A União corre o risco de ter de repor, de forma permanente, a parcela das perdas na arrecadação do ICMS que seriam destinadas ao Fundo de Manutenção e Desenvolvimento da Educação Básica (Fundeb) e à área de saúde. É o que está no artigo 5º, vetado. Ele diz que o volume de recursos estaduais e municipais destinados a essas duas áreas será mantido. Há controvérsia se essa reposição é temporária ou não.
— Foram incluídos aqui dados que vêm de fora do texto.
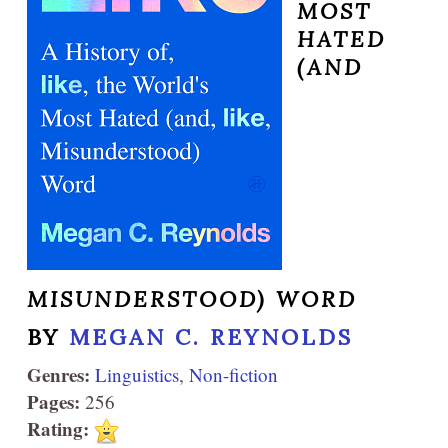
MOST
HATED
(AND
MISUNDERSTOOD) WORD
BY
MEGAN C. REYNOLDS
Genres:
Linguistics
,
Non-fiction
Pages:
256
Rating: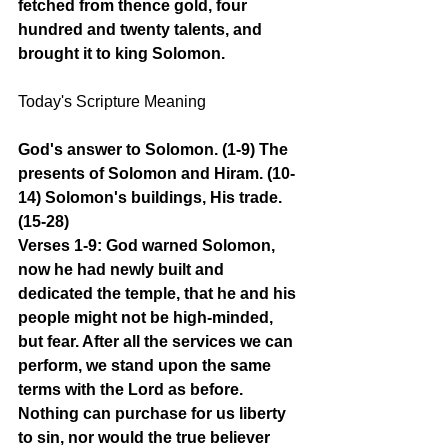
fetched from thence gold, four 
hundred and twenty talents, and 
brought it to king Solomon.
Today's Scripture Meaning 
God's answer to Solomon. (1-9) The 
presents of Solomon and Hiram. (10-
14) Solomon's buildings, His trade. 
(15-28)
Verses 1-9: God warned Solomon, 
now he had newly built and 
dedicated the temple, that he and his 
people might not be high-minded, 
but fear. After all the services we can 
perform, we stand upon the same 
terms with the Lord as before. 
Nothing can purchase for us liberty 
to sin, nor would the true believer 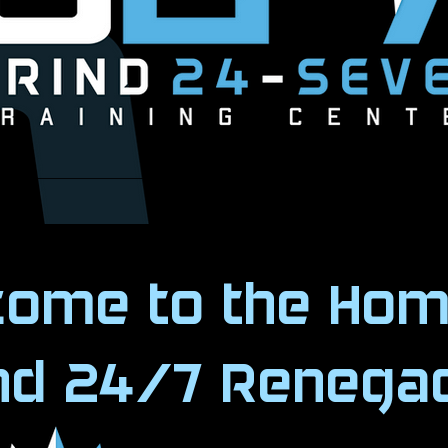
Book Now
come to the Hom
ind 24/7 Renega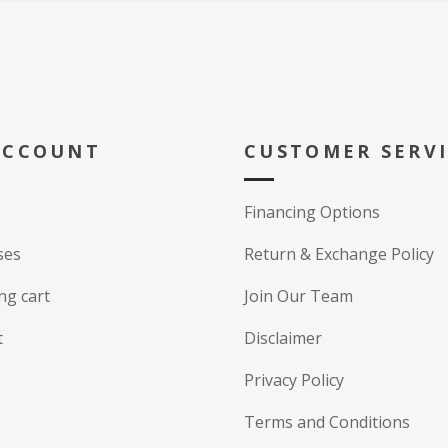
ACCOUNT
CUSTOMER SERV
Financing Options
ses
Return & Exchange Policy
ng cart
Join Our Team
t
Disclaimer
Privacy Policy
Terms and Conditions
As compensações da União são pagas aos Estados na forma de descontos no serviço da dívida que eles têm com o Tesouro Nacional ou de dívidas contratadas com outros credores em que o governo federal seja avalista. Considerando os Estados já autorizados por liminares do STF a recompor as perdas do ICMS, o Ministério da Economia estima que deixará de receber R$ 8,1 bilhões este ano.